### JOB 1
Answer these questions from the email below about resizable shared memory structures:
(a) Which patch number holds the resizable shared memory structures patchset?
(b) What compile-time flag does the commit introduce?
(c) Which two constants must exist for that flag to be defined?

+++ EXTRACT +++

| From: | Ashutosh Bapat <ashutosh(dot)bapat(dot)oss(at)gmail(dot)com> |
|---|---|
| To: | Heikki Linnakangas <hlinnaka(at)iki(dot)fi> |
| Cc: | Matthias van de Meent <boekewurm+postgres(at)gmail(dot)com>, Robert Haas <robertmhaas(at)gmail(dot)com>, Andres Freund <andres(at)anarazel(dot)de>, pgsql-hackers <pgsql-hackers(at)postgresql(dot)org>, chaturvedipalak1911(at)gmail(dot)com |
| Subject: | Re: Better shared data structure management and resizable shared data structures |
| Date: | 2026-04-05 05:58:51 |
| Message-ID: | CAExHW5stth2mdXh3ukn9rWJ+Pruoat+5tY3CYyM6KGqH2G30fQ@mail.gmail.com |
| Views: | Whole Thread | Raw Message | Download mbox | Resend email |
| Thread: | |
| Lists: | pgsql-hackers |
On Sun, Apr 5, 2026 at 11:18 AM Ashutosh Bapat
<ashutosh(dot)bapat(dot)oss(at)gmail(dot)com> wrote:
>
> I will post my resizable shmem structures patch in a separate email in
> this thread but continue to review your patches.
>
Attached is your patchset (0001 - 0014) + resizable shared memory
structures patchset 0015.
Resizable shared memory structures
============================
When allocating memory to the requested shared structures, we allocate
space for each structure. In mmap'ed shared memory, the memory is
allocated against those structures only when those structures are
initialized.
Resizable shared memory structures are simply allocated maximum space
when that happens. The function which initializes the structure is
expected to initialize only the memory worth its initial size. When
resizing the structure memory is freed or allocated against the
reserved space depending upon the new size. This allows the structures
to be resized while keeping their starting address stable which is a
hard requirement in PostgreSQL.
Resizable shared memory feature depends upon the existence of function
madvise() and constants MADV_REMOVE and MADV_WRITE_POPULATE.
On the platforms which do not have these, we disable this feature at
compile time. The commit introduces a compile time flag
HAVE_RESIZABLE_SHMEM which is defined if MADV_REMOVE and
MADV_WRITE_POPULATE exist. We don't check the existence of madvise
separately, since the existence of the constants implies the existence
of the function.

+++ DATA LINES +++

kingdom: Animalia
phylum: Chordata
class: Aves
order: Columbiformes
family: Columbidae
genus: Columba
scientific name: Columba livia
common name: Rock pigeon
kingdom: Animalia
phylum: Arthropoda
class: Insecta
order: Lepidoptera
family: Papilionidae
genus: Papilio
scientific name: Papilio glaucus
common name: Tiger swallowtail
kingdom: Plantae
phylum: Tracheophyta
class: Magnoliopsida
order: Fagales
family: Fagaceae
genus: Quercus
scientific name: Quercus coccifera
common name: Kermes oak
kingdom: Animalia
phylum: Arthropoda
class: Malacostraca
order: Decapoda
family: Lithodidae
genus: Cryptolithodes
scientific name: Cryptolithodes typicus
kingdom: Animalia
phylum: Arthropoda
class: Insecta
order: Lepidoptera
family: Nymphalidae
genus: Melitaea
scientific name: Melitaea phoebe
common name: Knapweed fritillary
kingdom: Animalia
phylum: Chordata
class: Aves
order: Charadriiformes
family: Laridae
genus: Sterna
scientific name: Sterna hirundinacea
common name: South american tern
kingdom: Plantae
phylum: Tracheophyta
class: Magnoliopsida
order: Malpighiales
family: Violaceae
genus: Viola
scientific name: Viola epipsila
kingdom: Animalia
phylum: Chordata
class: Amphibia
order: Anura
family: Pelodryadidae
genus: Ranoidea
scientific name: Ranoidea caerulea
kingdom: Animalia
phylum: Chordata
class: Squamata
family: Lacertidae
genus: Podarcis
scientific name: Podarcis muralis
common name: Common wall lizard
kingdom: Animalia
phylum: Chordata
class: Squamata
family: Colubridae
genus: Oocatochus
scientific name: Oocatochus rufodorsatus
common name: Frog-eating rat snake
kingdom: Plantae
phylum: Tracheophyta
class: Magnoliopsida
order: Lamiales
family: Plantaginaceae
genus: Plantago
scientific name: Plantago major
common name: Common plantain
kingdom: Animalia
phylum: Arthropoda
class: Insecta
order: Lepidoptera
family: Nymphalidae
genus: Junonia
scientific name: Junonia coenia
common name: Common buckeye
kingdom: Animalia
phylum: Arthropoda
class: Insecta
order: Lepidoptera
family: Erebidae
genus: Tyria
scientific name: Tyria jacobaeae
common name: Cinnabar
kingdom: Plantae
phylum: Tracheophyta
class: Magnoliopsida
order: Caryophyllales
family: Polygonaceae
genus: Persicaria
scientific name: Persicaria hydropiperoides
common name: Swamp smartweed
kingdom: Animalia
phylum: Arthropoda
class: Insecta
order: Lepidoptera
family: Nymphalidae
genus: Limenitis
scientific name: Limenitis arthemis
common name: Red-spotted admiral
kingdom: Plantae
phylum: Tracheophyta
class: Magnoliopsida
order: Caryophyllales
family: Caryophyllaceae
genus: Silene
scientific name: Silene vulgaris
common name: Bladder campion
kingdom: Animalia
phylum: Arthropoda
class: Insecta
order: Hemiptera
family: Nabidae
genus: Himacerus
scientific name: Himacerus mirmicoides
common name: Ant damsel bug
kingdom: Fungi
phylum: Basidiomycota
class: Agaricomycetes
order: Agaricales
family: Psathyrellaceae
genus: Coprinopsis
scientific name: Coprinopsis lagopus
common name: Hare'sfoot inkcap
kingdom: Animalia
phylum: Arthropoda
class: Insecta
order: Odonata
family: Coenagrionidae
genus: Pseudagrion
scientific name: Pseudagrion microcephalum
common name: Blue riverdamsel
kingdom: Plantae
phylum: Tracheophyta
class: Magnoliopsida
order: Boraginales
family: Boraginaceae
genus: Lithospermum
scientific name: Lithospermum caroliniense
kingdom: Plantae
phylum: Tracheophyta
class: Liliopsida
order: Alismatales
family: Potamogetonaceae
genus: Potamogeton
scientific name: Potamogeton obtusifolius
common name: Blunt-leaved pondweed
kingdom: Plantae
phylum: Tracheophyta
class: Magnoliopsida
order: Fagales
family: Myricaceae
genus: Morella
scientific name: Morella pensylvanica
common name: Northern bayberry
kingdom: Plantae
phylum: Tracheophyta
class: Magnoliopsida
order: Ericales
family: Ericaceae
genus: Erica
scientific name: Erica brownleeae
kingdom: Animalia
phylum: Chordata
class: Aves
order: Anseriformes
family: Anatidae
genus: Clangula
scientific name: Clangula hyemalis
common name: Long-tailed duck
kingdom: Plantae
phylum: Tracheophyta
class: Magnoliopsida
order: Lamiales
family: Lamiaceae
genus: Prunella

+++

### JOB 2
Render the classification rows from the one containing "family: Violaceae" through the one containing "genus: Plantago", both included, as a two-column CSV with the header field,value. Put each row on its own line, quote each field, and replace any line breaks with spaces.

### WRITTEN ANSWER 1
(a) 0015
(b) HAVE_RESIZABLE_SHMEM
(c) MADV_REMOVE and MADV_WRITE_POPULATE

### WRITTEN ANSWER 2
field,value
"family:","Violaceae"
"genus:","Viola"
"scientific name:","Viola epipsila"
"kingdom:","Animalia"
"phylum:","Chordata"
"class:","Amphibia"
"order:","Anura"
"family:","Pelodryadidae"
"genus:","Ranoidea"
"scientific name:","Ranoidea caerulea"
"kingdom:","Animalia"
"phylum:","Chordata"
"class:","Squamata"
"family:","Lacertidae"
"genus:","Podarcis"
"scientific name:","Podarcis muralis"
"common name:","Common wall lizard"
"kingdom:","Animalia"
"phylum:","Chordata"
"class:","Squamata"
"family:","Colubridae"
"genus:","Oocatochus"
"scientific name:","Oocatochus rufodorsatus"
"common name:","Frog-eating rat snake"
"kingdom:","Plantae"
"phylum:","Tracheophyta"
"class:","Magnoliopsida"
"order:","Lamiales"
"family:","Plantaginaceae"
"genus:","Plantago"